Devon & Cornwall Police is supporting of ASB Awareness Week 2025, a national campaign led by Resolve, the UK’s leading organisation on community safety and anti-social behaviour (ASB) running from 30 June – 6 July, encouraging reporting of ASB to promote safer communities.
The awareness week is backed by Resolve members, HM Government, Local Government Association, and key partners including the National Police Chiefs’ Council, National Fire Chiefs’ Council, Historic England, Neighbourhood Watch, the Premier League Charitable Fund, Association of Police and Crime Commissioners and others.
ASB Awareness Week 2025 highlights the impact that ASB has on victims and communities, raises awareness of the support available to victims, and promotes partnership working, bringing together councils, housing associations, police, charities, youth organisations and community groups, reflective of the fact that everyone has a role in tackling ASB.
Assistant Chief Constable Glen Mayhew QPM said: “Devon & Cornwall Police recognises the disruption and even fear that ASB can bring to communities, and we have taken a partnership-based approach to tackling this to make people feel safer.
“We work with Community Safety Partnerships, housing authorities and other agencies and focus our activity through our Neighbourhood Teams who have the best understanding of their communities and where the most troublesome areas are that we can concentrate our activities on. Visible policing in “Hot Spot” areas of ASB helps to stop ASB escalating and gains the trust of our communities.”
Recent research from YouGov, commissioned by Resolve, found that:
- Nearly 1 in 5 people have considered moving home due to ASB.
- 1 in 10 have actually moved.
- Despite this, over half of those who experienced or witnessed ASB did not report it.

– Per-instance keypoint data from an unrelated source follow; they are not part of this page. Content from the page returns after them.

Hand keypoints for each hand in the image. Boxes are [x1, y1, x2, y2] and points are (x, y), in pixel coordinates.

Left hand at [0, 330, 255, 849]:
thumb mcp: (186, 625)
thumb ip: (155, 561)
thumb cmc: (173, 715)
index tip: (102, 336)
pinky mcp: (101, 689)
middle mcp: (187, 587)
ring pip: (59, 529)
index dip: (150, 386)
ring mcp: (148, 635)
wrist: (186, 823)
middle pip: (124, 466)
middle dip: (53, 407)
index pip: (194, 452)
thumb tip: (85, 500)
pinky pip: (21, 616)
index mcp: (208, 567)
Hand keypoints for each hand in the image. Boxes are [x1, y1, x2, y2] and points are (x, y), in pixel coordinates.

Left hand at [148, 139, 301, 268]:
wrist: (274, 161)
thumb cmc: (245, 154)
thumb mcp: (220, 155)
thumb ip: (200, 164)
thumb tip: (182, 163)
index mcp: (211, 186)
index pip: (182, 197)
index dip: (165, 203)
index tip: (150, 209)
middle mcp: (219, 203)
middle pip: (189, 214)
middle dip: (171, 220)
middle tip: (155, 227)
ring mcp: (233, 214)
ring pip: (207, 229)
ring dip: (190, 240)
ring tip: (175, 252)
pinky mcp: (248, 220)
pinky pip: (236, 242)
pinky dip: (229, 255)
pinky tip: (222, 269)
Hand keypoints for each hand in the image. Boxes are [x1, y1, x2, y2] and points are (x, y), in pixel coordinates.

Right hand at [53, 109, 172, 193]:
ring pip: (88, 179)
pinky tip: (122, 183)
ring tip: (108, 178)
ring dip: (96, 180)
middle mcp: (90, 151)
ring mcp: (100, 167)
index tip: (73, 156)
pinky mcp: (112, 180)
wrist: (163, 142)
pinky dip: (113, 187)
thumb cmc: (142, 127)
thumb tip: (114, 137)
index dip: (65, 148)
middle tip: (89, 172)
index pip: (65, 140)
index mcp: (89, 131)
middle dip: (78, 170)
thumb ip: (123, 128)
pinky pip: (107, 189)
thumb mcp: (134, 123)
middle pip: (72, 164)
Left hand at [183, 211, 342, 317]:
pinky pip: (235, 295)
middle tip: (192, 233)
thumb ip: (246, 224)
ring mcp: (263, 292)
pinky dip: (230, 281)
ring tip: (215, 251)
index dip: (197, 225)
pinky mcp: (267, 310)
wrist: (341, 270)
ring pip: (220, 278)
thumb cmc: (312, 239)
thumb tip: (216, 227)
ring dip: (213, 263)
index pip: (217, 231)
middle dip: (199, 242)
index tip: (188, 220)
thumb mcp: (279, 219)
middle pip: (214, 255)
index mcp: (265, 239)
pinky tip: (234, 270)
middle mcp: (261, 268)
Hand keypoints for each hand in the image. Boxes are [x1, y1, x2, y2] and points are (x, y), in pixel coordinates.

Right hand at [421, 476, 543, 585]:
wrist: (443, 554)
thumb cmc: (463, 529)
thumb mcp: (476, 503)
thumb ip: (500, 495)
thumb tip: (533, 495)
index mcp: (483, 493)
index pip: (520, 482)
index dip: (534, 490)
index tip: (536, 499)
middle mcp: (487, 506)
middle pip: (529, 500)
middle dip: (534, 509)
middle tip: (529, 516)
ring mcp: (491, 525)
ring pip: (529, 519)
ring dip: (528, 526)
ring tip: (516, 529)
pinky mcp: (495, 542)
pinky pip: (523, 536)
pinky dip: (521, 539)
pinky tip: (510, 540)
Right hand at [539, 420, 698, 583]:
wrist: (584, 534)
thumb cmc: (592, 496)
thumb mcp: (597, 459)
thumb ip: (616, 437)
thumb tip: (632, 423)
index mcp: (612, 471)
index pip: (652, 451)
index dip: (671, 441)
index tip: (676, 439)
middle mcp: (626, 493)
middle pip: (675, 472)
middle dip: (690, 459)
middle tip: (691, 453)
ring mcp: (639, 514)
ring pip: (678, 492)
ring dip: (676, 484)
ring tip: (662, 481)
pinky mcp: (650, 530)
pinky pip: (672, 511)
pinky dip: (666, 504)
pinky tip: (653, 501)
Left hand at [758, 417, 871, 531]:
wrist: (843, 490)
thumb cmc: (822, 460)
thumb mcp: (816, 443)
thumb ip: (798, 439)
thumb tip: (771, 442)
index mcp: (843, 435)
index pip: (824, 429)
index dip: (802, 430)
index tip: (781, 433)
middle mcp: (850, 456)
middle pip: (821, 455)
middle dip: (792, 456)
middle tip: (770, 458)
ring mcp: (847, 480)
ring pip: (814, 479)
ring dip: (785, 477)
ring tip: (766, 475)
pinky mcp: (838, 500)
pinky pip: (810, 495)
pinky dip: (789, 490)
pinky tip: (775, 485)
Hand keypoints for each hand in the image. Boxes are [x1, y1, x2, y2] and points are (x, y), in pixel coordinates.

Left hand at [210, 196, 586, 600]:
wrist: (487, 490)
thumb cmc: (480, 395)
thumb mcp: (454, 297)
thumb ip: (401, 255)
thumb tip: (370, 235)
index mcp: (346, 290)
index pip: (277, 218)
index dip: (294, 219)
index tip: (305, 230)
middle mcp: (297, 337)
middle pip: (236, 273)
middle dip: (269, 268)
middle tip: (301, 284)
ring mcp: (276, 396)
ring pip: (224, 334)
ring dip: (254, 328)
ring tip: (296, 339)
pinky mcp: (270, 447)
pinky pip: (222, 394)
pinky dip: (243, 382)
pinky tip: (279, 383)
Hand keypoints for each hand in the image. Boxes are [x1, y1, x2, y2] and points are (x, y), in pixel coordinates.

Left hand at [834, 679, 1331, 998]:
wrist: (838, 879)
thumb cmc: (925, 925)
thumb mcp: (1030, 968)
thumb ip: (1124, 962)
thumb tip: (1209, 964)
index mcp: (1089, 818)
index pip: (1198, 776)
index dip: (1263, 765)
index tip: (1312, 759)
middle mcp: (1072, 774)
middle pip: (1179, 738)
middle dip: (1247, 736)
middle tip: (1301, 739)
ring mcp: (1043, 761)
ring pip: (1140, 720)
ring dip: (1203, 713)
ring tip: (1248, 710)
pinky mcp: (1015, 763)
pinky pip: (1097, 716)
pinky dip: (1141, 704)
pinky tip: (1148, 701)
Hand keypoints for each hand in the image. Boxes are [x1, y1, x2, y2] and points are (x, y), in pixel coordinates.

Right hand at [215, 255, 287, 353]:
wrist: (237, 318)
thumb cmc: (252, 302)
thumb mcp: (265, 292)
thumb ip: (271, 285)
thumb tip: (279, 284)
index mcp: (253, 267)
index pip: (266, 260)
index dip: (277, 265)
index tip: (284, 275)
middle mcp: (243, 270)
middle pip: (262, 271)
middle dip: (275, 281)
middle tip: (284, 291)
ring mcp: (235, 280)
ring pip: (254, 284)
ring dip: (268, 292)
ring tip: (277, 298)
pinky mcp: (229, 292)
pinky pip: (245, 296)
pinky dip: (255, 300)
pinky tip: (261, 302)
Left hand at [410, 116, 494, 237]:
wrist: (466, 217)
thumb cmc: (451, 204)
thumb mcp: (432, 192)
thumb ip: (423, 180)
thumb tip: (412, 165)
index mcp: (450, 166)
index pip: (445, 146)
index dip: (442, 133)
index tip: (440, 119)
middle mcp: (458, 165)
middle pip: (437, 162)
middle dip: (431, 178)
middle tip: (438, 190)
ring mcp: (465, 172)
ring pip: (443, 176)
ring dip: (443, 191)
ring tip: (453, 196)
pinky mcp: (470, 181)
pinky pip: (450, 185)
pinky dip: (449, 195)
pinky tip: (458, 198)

ACC Mayhew continued “Everyone deserves to feel safe in their home and their neighbourhood, and the public are our strongest partners in this. If ASB is blighting your community, please report it.
“There is a convenient online form to report ASB on the front page of our website, you’ll find it by clicking the ‘Report’ button. You can call 101 or drop into one of our Police Enquiry Offices. To receive reports of what’s happening in your community, and message back to us, I would also encourage you to subscribe for free to our community messaging service Devon & Cornwall Alert. The more community information we receive the better we can allocate our resources.”
Neighbourhood policing teams have a number of tools that they can use to tackle ASB. These include Community Protection Warnings, Community Protection Notices, Criminal Behaviour Orders, Civil Injunctions, Closure Orders, Public Spaces Protection Orders and Dispersal powers
ACC Mayhew added: “We are listening to our communities and we do our best to act on intelligence received. We have carried out several closure orders and applied other powers recently, information on the outcome of some of those can be found in the News section of our website.”
Examples of recent activity include:
- Closure order at business in Camborne puts a halt to relentless antisocial behaviour
- Closure orders put a stop to drug dealing, violence and antisocial behaviour, Bude
- Public Space Protection Orders put in place to tackle anti-social behaviour in West Devon
Rebecca Bryant OBE, Chief Executive of Resolve, said:
“ASB is not low-level. It can have a devastating and long-lasting impact on individuals and communities and often escalates to increasingly harmful behaviour.
“We are delighted that Devon & Cornwall Police is backing this vital campaign. It is only through strong local partnerships that we can meet the growing challenge of ASB and ensure people feel safe where they live.”
If you are affected by ASB, don’t suffer in silence—help and support are available.